Hay una opinión abrumadoramente mayoritaria sobre la nacionalización de YPF por parte de Argentina: a largo plazo supondrá una pérdida de inversión en el país, mientras que a corto plazo implicará una ola de populismo político en favor de la presidenta argentina. No se discute aquí si es una nacionalización legítima o no, o si la decisión es la más adecuada para los intereses de Argentina. Se habla más bien de las consecuencias, y muchos parecen coincidir en el diagnóstico: desastre económico y empresarial para Argentina en el futuro, pero un fuerte respaldo político de la población a la polémica decisión. De fondo, este tipo de análisis es también un juicio a la democracia misma como sistema político: lo mejor para el país sería hacer otra cosa, se nos viene a decir. Pero se toma esta decisión porque despertará un gran apoyo social. Dicho en otras palabras: se nos está llamando tontos, como si los ciudadanos no fuéramos capaces de analizar la situación social y económica y darnos cuenta de cuál es la mejor opción entre todas las posibles.
Esta es precisamente una de las críticas que con mayor frecuencia se levantan contra la democracia: la incapacidad del pueblo para gobernarse a sí mismo, para saber en cada caso qué es lo que conviene al bien de todos. Algo falla en la democracia si la soberanía popular aplaude políticas que conducen al desastre, y el problema es que podemos encontrar no pocos ejemplos históricos de que así ha sido. Y ya no se trata de que seamos estúpidos o lo dejemos de ser: que una sociedad completa calibre los riesgos y consecuencias de cada una de las opciones políticas que se tienen a la mano es absolutamente imposible, por lo que de convocar consultas o referendums no tendríamos garantía alguna de que se decidiera lo mejor para todos. Está por ver si la nacionalización de YPF trae efectos nefastos para la economía argentina, pero es más que probable que también se hubiera llevado a cabo en caso de que la decisión dependiera de una votación popular.

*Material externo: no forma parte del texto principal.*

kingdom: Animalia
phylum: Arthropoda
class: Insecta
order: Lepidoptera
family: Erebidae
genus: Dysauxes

¿Cómo encontrar una explicación a esto" La respuesta no es nada fácil. Una hipótesis es que tendemos a pensar más en el corto plazo que en el largo. Otra manera de enfocarlo: no serían pocos los que emitirían su voto pensando en cuestiones identitarias y soberanistas antes que en la prosperidad económica del país. Y la otra forma de explicarlo es la más desoladora: somos incapaces de gobernarnos a nosotros mismos, vivimos en un mundo tan complejo que el ciudadano medio no está en condiciones de emitir un voto bien formado, consciente de las circunstancias y dispuesto a asumir las consecuencias que se puedan derivar del mismo. La perspectiva de esta tercera linea de trabajo es desalentadora y nos conduce en cierta forma a la idea de poliarquía de Dahl: no vivimos en una democracia por la sencilla razón de que no podemos vivir en ella. No estamos preparados. Por ello es mejor que diferentes esferas y grupos de poder luchen entre sí por ejercer las funciones de gobierno. Y dejar que la democracia sea una ilusión, una apariencia que hechiza a la sociedad, haciéndola creer que puede particiar de una tarea para la que no está preparada.